Request (a) Please provide basis why taking "no action" will achieve the goal of detecting aging effects. (b) Please explain why "design cycle" can be used as basis for detecting aging effects when the design transients do not include all thermal events actually experienced by the reactor coolant pressure boundary components, as discussed in RAI B.1.15-2. (c) The LRA states that the environmental fatigue analyses were performed based on the 60-year projected cycles and LRA Table 4.3-1 shows that the 60-year projected cycles for most of the transients are less than the design cycles. With these conditions in mind, components could have failed before the design cycles are approached. Provide justification that the design cycles can be used as criteria to detect aging effects. (d) GALL requires all high fatigue locations are monitored, not just at the most limiting location within the applicable NUREG/CR-6260 locations, as minimum. Please provide justification that CNS will monitor the feedwater nozzle only. RAI B.1.15-10

Based on the conference call between the staff and the applicant on May 20, 2009, this RAI was updated as follow:

Background:

Program Element 6 of NUREG-1801 Section X.M1 is concerning acceptance criteria. Under the CNS Fatigue Monitoring Program, B.1.15 (CNS-RPT-LRD02, Revision 1), Program Element 6 Subsection B states: "The Fatigue Monitoring Program acceptance criteria are that none of the transients exceeded the allowable numbers in USAR Table III-3-1 -"

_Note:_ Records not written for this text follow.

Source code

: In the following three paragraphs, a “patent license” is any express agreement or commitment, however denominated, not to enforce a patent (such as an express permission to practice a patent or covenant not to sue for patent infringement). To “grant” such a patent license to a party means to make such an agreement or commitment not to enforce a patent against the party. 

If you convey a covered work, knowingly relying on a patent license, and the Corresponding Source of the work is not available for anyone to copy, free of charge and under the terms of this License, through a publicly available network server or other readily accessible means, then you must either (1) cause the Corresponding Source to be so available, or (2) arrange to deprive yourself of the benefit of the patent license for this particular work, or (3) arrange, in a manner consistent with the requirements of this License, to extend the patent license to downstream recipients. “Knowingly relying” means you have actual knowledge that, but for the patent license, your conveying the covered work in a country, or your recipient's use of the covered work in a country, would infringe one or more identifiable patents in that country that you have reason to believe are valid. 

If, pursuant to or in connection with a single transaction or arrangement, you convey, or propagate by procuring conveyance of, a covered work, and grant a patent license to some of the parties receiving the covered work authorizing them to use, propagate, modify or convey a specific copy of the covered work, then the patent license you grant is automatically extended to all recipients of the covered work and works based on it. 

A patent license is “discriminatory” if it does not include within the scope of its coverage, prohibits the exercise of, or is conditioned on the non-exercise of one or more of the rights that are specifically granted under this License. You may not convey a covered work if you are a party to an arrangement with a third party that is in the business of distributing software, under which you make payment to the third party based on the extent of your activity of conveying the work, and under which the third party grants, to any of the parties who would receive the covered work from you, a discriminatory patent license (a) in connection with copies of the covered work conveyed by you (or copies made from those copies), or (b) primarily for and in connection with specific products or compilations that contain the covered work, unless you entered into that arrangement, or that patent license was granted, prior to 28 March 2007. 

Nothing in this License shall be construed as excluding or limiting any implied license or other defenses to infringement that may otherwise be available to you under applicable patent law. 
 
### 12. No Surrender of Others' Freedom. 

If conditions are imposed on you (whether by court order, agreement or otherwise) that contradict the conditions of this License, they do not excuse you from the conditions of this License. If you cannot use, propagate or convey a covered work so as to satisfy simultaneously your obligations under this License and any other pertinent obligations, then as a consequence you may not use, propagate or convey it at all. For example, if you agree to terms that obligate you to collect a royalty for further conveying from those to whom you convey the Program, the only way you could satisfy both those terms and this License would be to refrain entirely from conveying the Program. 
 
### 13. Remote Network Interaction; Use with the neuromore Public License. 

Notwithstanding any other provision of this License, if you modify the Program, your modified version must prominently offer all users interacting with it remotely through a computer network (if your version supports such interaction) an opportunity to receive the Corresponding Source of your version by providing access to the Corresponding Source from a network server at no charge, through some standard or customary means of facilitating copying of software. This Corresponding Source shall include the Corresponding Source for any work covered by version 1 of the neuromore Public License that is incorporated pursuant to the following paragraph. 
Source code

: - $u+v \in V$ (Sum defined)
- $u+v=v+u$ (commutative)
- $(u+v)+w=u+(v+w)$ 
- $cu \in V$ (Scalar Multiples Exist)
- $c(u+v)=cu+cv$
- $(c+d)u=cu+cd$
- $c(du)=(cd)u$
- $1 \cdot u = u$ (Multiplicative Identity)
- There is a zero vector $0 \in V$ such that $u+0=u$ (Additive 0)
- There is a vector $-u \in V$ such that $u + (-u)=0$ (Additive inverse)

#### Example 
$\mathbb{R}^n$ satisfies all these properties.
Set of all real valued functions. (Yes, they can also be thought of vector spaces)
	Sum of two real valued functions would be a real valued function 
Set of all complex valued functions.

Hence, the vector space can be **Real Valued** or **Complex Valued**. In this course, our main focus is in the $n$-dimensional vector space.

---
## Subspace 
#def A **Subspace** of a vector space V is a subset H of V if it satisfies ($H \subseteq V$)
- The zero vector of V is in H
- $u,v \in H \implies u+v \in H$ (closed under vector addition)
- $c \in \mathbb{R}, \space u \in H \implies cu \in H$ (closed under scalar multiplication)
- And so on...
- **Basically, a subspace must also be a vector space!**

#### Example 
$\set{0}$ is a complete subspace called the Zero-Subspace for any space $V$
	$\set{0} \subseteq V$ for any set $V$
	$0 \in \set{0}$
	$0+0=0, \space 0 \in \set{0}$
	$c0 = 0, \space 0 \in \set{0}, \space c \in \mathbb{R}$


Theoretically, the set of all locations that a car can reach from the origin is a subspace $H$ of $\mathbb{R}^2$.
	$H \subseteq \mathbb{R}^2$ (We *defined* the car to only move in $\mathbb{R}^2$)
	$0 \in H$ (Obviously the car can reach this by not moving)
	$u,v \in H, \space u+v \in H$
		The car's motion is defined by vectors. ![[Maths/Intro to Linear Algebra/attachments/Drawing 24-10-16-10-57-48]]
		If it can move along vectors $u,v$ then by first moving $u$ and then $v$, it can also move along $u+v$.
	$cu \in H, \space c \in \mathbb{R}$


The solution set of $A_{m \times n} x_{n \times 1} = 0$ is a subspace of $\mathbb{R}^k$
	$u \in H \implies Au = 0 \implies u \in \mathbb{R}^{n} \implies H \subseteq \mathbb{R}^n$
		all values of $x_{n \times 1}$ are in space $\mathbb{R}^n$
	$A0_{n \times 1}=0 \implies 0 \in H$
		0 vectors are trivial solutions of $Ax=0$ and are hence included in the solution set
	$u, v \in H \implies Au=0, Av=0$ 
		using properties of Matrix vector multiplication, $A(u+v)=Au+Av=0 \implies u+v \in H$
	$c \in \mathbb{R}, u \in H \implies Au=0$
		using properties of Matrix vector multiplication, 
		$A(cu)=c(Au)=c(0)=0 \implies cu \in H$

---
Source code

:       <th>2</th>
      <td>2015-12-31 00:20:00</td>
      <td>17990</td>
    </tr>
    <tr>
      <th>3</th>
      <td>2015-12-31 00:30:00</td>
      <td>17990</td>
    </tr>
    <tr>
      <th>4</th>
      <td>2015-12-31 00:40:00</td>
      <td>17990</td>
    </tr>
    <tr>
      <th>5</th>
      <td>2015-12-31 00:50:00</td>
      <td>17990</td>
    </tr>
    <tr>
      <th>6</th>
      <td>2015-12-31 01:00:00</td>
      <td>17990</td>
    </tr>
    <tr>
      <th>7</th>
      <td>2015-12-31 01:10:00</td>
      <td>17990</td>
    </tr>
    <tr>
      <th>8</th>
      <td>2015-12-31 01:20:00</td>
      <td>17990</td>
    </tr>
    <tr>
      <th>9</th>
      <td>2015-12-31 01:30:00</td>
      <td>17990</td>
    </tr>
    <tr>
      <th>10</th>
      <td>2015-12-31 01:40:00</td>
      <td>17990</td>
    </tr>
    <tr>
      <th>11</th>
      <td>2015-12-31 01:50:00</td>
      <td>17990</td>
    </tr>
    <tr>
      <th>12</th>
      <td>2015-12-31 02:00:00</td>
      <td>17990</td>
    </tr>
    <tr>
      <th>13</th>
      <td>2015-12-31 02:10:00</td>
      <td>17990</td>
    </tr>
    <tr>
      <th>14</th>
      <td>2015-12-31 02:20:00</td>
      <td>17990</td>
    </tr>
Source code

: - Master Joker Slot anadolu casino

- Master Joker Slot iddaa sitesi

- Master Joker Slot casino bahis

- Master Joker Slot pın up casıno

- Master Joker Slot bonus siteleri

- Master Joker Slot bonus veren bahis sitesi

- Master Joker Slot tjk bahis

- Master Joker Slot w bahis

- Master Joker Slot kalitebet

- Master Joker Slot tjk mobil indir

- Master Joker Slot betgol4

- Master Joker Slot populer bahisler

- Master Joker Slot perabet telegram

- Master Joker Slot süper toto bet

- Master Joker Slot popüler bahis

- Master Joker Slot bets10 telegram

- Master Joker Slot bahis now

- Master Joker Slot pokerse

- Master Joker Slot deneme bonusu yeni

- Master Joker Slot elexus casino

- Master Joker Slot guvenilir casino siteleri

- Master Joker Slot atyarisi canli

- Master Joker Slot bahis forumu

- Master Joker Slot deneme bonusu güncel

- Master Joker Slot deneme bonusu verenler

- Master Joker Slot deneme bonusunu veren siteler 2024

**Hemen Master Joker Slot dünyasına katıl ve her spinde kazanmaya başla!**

Issue: Clarification is deemed necessary, as described below.

Request: (a) Questions (b) and (c) of RAI B.1.15-3 apply here. Please explain accordingly. (b) GALL Section X.M1 Element 6 requires maintaining fatigue usage below the design code limit considering environmental fatigue effects. CNS Fatigue Monitoring Program Element 6 does not mention environmental fatigue effects. Please explain why.